The authorities can decide to impose certain obligations upon private persons to do or not to do something, which means imposing constraint on private activity. If the constraint is carried further, it also permits unilateral modification of land structures.

Although it is inconceivable to impose on a private party the creation ex nihilo of a forest plantation, police control is used for management of private forests. The evolution of forest legislation tends to generalize the management plan system approved by the forest administration, or to subject clearing and cutting of forests to previous authorization.

In agroforestry activities, police control is present in both forest and soil erosion legislation and allows for prescribing the planting and maintenance of trees or plants for erosion prevention. The association of forest trees with agricultural crops is destined to develop whenever domestic fuelwood consumption rises because of population pressure. The result is a shrinking of the areas available for forestry. However, the law does not yet provide appropriate legal concepts and instruments to deal with this type of problem.

The concept of coppices is familiar in geography but is not sanctioned by law and applies only to rows of trees forming quick-set hedges. Legal criteria should be established for forest plantations in lines and in coppices. Should the definition of an agroforestry area take into account the numbers per hectare of some tree species and their method of planting, or the quantity of forest products that can be obtained from them?
----
PROBLEMS TO SOLVE
**a)** Does each statement below agree with the passage on forest law? Answer yes or no for each, quoting the words of the passage that settle it.
(i) Police control is used to manage private forests.
(ii) The concept of coppices is sanctioned by law.
(iii) The law already provides suitable legal concepts and instruments for the shrinking of areas available for forestry.
**b)** What factors does the closing question of the passage on forest law suggest could be considered in defining an agroforestry area? List every one.
----
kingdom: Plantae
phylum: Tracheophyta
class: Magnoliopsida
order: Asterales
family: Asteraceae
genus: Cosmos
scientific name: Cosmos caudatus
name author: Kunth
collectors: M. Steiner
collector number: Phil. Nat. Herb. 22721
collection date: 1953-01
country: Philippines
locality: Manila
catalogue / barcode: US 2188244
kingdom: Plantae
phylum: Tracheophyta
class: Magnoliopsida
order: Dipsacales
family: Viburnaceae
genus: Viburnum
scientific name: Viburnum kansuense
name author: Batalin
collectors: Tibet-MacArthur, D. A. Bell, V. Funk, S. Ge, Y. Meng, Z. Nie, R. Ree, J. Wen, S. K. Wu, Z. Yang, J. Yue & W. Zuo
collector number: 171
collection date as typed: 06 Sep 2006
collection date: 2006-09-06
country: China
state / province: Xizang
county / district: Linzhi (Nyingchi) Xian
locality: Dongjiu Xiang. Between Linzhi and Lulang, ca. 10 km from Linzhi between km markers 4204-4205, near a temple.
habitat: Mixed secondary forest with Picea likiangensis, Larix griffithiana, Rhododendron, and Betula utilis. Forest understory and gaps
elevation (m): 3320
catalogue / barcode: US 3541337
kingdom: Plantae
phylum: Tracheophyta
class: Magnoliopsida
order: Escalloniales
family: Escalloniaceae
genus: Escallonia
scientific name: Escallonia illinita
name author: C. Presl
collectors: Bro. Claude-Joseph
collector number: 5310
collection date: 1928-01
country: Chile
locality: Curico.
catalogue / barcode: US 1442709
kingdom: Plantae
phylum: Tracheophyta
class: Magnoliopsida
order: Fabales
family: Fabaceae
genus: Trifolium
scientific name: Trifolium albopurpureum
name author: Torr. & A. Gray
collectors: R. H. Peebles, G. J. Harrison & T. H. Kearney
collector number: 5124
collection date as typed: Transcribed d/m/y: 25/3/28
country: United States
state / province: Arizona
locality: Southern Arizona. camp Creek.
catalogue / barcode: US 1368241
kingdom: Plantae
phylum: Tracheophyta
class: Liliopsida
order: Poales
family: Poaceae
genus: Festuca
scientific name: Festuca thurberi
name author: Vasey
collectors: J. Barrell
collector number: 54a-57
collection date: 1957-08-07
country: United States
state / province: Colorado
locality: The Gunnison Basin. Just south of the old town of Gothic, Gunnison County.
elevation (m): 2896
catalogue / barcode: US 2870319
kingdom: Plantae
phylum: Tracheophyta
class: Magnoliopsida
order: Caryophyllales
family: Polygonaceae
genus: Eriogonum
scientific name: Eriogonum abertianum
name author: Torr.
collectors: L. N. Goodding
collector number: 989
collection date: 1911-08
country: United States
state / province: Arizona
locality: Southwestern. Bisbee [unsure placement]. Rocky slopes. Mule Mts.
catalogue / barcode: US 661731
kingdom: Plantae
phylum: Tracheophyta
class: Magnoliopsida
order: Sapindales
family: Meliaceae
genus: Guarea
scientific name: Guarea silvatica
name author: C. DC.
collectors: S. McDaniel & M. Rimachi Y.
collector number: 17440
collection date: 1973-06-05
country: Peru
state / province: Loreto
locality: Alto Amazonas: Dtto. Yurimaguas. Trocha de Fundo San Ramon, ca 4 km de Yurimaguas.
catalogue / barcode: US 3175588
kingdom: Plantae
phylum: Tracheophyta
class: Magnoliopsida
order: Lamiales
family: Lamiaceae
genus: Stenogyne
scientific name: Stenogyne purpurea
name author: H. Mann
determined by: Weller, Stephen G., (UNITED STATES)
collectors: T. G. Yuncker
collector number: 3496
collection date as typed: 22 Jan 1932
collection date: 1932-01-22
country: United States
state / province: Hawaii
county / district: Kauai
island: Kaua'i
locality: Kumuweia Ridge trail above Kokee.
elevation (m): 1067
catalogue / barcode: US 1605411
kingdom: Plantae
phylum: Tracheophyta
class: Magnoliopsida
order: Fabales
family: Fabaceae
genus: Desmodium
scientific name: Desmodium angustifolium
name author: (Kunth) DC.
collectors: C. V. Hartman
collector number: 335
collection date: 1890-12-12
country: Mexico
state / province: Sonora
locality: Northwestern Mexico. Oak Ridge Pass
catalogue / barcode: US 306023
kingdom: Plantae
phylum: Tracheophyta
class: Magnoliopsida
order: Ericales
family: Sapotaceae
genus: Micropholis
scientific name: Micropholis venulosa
----
ANSWERS BY TASK
**a)**
(i) Yes: "police control is used for management of private forests"
(ii) No: "is not sanctioned by law"
(iii) No: "the law does not yet provide appropriate legal concepts and instruments to deal with this type of problem"

**b)**
- the numbers per hectare of some tree species
- their method of planting
- the quantity of forest products that can be obtained from them